Tuesday, May 20, 2008


The student’s perception of the school's climate and culture is essential for leaders to analyse as it effects the engagement of students. Smyth and Hattam (2002) explored the perceptions of early school leavers in reference to how they perceived administrative power within the schools they resided. The study identified three different themes that emerged as students voiced their opinions; the aggressive, passive or active school culture (Smyth & Hattam, 2002). The aggressive school culture emphasised a “culture of fear”, which brought many school leavers into conflict with the authoritarian style of leadership (Smyth and Hattam, 2002: 383). Students defined the passive school culture as “nice on the outside” but had no idea how to engage the youth of today. The curriculum was boring and was not relevant to youth and their interests (Smyth & Hattam, 2002). The active school culture created environments that worked with their students. Students approached school personnel to discuss issues, curriculum was flexible and pertained to current youth issues, and those students who were experiencing difficulty needed more engaging through effective curriculum (Smyth & Hattam, 2002).

This research is not about identifying school cultures as victimizing students because students also play a role in establishing their own outcomes socially, academically and in the sustainability of a functional community. The insight of early school leavers can prompt new methods to address the needs of all students within the school community. Smyth and Hattam (2002) conclude schools still predominately try to control students and their movements with the emphasis on social order. The difficulty lies when students then create their own “subscripts” to engage in this particular type of culture which may not lead to the most positive educational outcomes (Smyth and Hattam, 2002: 392).
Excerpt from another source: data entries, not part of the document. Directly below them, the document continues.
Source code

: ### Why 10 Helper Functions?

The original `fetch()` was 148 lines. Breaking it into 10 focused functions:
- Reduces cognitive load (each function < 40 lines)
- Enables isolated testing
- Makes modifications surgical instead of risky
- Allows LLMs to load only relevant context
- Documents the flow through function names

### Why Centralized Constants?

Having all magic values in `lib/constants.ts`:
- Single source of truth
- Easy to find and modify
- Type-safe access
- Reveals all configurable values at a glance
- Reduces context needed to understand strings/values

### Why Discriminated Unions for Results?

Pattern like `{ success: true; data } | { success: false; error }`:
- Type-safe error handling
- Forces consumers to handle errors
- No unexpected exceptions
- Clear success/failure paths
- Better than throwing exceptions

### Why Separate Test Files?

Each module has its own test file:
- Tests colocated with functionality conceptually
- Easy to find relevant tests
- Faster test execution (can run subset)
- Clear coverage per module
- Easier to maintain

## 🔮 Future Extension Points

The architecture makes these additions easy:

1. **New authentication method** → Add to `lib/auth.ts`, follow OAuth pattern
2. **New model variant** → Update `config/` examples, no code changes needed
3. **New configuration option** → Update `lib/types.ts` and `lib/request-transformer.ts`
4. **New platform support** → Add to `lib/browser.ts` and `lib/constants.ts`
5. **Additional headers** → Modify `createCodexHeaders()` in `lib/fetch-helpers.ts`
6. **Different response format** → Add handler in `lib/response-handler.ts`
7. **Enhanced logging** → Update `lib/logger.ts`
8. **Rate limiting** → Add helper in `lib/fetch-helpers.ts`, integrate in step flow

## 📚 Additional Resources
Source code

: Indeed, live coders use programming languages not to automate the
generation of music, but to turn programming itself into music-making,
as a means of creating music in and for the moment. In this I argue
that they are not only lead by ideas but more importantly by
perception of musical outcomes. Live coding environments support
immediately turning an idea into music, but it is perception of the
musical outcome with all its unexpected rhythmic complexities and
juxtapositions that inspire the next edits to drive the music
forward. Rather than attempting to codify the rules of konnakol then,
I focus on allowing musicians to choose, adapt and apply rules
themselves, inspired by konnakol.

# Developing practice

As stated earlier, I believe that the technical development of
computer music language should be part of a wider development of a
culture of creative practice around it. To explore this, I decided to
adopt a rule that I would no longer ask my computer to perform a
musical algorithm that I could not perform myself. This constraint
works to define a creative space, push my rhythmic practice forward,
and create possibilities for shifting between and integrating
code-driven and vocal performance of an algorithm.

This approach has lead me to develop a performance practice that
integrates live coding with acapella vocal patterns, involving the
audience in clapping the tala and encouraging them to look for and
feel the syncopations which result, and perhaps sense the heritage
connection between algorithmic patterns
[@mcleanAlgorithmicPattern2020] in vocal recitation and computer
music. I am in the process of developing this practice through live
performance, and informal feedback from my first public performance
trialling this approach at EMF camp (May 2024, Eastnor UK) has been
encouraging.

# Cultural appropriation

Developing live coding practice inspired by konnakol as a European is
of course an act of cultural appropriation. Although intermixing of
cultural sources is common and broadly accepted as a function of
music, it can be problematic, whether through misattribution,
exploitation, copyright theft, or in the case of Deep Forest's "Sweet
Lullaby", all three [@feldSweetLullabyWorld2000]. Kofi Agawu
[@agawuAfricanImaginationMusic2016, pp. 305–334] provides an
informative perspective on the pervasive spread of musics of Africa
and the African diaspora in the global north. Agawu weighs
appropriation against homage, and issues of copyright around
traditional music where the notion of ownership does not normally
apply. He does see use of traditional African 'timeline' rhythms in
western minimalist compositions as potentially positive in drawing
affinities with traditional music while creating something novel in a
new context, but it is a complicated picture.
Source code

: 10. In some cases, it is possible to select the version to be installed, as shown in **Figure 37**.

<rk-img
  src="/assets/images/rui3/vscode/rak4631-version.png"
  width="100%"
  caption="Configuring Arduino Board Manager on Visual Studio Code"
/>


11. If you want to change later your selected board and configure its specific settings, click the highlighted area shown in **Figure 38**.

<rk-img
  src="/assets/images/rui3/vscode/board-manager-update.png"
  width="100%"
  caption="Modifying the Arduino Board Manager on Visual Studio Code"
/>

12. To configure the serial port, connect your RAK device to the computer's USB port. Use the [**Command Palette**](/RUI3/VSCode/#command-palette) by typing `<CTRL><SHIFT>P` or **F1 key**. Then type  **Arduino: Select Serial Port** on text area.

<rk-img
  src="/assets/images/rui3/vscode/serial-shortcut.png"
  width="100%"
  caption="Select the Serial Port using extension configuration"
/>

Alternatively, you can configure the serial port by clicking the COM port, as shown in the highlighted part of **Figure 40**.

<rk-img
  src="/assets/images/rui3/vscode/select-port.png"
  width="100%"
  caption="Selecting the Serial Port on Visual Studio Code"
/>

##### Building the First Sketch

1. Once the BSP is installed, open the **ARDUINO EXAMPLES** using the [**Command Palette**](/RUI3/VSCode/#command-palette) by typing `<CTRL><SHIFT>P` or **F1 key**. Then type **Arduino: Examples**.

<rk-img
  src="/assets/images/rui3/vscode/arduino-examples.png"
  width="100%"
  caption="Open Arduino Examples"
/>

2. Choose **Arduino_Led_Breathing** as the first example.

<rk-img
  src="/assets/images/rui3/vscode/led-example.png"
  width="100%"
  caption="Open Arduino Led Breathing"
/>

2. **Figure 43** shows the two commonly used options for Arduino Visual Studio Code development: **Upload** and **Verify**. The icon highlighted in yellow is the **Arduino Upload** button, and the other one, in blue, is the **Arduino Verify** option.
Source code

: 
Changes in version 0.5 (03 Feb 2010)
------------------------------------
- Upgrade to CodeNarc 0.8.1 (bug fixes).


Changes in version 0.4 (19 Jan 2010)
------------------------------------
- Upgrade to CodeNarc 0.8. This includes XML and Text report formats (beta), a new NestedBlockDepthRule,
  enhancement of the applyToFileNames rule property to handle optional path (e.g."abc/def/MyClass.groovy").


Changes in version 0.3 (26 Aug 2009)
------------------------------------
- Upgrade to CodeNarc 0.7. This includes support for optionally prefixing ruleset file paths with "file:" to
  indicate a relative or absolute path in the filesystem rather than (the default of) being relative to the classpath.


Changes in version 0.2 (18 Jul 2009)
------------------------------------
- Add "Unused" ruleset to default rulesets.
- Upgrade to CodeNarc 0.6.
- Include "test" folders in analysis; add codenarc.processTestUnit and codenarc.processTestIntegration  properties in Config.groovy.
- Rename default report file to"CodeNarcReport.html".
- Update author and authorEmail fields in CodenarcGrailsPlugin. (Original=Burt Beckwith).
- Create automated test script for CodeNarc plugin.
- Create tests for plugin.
Administrative leadership and the identification of school culture are vital to scrutinize but teacher leadership has serious repercussion if the teacher is lacking in these particular skills. Printy and Marks (2006) has identified that schools that have high quality teaching the teachers interact with their colleagues, teaching team, grade level team, and administrative staff on a regular basis. The teachers develop a vision and a purpose and together as a team develop clarity for what the intended future goals of the school and outcomes for all students (Printy & Marks, 2006). Teachers are responsible for learning and providing opportunities to tackle difficult problems together. Shared leadership encourages all participants within the school environment to be innovative and creative in developing strategies to engage children within their classrooms.